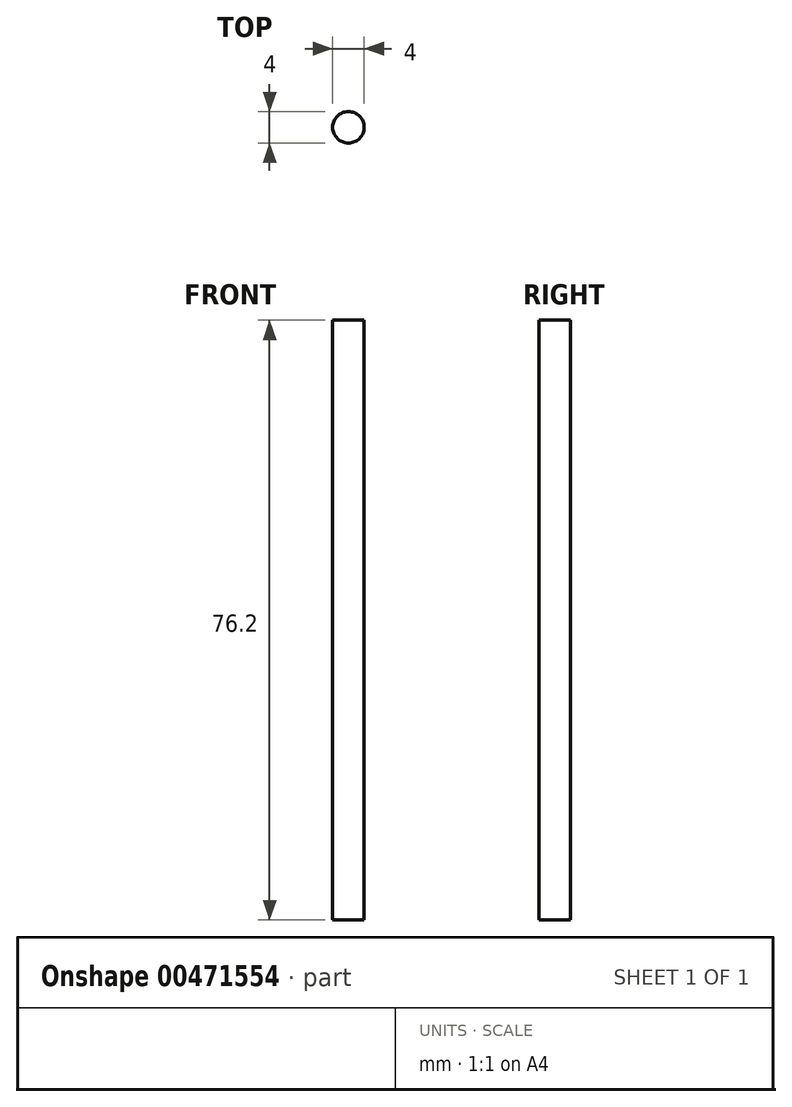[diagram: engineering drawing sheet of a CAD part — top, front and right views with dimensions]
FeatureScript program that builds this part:
annotation { "Feature Type Name" : "Feature", "Feature Type Description" : "" }
export const myFeature = defineFeature(function(context is Context, id is Id, definition is map)
    precondition{}
    {
        {
            var Q0;
            Q0=qCreatedBy(makeId("Top.planeOp"),FACE);
            var sketch = newSketch(context, id + "F0", { "sketchPlane" : qUnion([Q0])});
            skCircle(sketch, "E0", {"center": v(0, 0) * mm, "radius": 26.36 * mm});
            skSolve(sketch);
        }
        {
            var Q0;
            Q0=makeQuery(id+"F0.imprint","IMPRINT",FACE,{"disambiguationData":[TD([[makeQuery(id+"F0.imprint","IMPRINT",EDGE,{"derivedFrom":sQuery(id+"F0.wireOp",EDGE,"E0")}),1.0]])]});
            extrude(context, id + "F1", {"entities" : qUnion([Q0]), "depth" : 100 * mm});
        }
        {
            var Q0;
            Q0=makeQuery(id+"F1.opExtrude","SWEPT_BODY",BODY,{"disambiguationData":[OSD([sQuery(id+"F0.wireOp",EDGE,"E0")])]});
            deleteBodies(context, id + "F2", {"entities" : qUnion([Q0])});
        }
        {
            var Q0;
            Q0=qCreatedBy(makeId("Top.planeOp"),FACE);
            var sketch = newSketch(context, id + "F3", { "sketchPlane" : qUnion([Q0])});
            skCircle(sketch, "E1", {"center": v(0, 0) * mm, "radius": 2 * mm});
            skSolve(sketch);
        }
        {
            var Q0;
            Q0=makeQuery(id+"F3.imprint","IMPRINT",FACE,{"disambiguationData":[TD([[makeQuery(id+"F3.imprint","IMPRINT",EDGE,{"derivedFrom":sQuery(id+"F3.wireOp",EDGE,"E1")}),1.0]])]});
            extrude(context, id + "F4", {"entities" : qUnion([Q0]), "depth" : 76.2 * mm});
        }
    });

================

- [INSTRUCTIONS FOR THE TASK]:
Can you replace every "Q0" in the material above with "faceQuery", changing nothing else and leaving out the pictures?

- [RESULT]:
[diagram: engineering drawing sheet of a CAD part — top, front and right views with dimensions]
FeatureScript program that builds this part:
annotation { "Feature Type Name" : "Feature", "Feature Type Description" : "" }
export const myFeature = defineFeature(function(context is Context, id is Id, definition is map)
    precondition{}
    {
        {
            var faceQuery;
            faceQuery=qCreatedBy(makeId("Top.planeOp"),FACE);
            var sketch = newSketch(context, id + "F0", { "sketchPlane" : qUnion([faceQuery])});
            skCircle(sketch, "E0", {"center": v(0, 0) * mm, "radius": 26.36 * mm});
            skSolve(sketch);
        }
        {
            var faceQuery;
            faceQuery=makeQuery(id+"F0.imprint","IMPRINT",FACE,{"disambiguationData":[TD([[makeQuery(id+"F0.imprint","IMPRINT",EDGE,{"derivedFrom":sQuery(id+"F0.wireOp",EDGE,"E0")}),1.0]])]});
            extrude(context, id + "F1", {"entities" : qUnion([faceQuery]), "depth" : 100 * mm});
        }
        {
            var faceQuery;
            faceQuery=makeQuery(id+"F1.opExtrude","SWEPT_BODY",BODY,{"disambiguationData":[OSD([sQuery(id+"F0.wireOp",EDGE,"E0")])]});
            deleteBodies(context, id + "F2", {"entities" : qUnion([faceQuery])});
        }
        {
            var faceQuery;
            faceQuery=qCreatedBy(makeId("Top.planeOp"),FACE);
            var sketch = newSketch(context, id + "F3", { "sketchPlane" : qUnion([faceQuery])});
            skCircle(sketch, "E1", {"center": v(0, 0) * mm, "radius": 2 * mm});
            skSolve(sketch);
        }
        {
            var faceQuery;
            faceQuery=makeQuery(id+"F3.imprint","IMPRINT",FACE,{"disambiguationData":[TD([[makeQuery(id+"F3.imprint","IMPRINT",EDGE,{"derivedFrom":sQuery(id+"F3.wireOp",EDGE,"E1")}),1.0]])]});
            extrude(context, id + "F4", {"entities" : qUnion([faceQuery]), "depth" : 76.2 * mm});
        }
    });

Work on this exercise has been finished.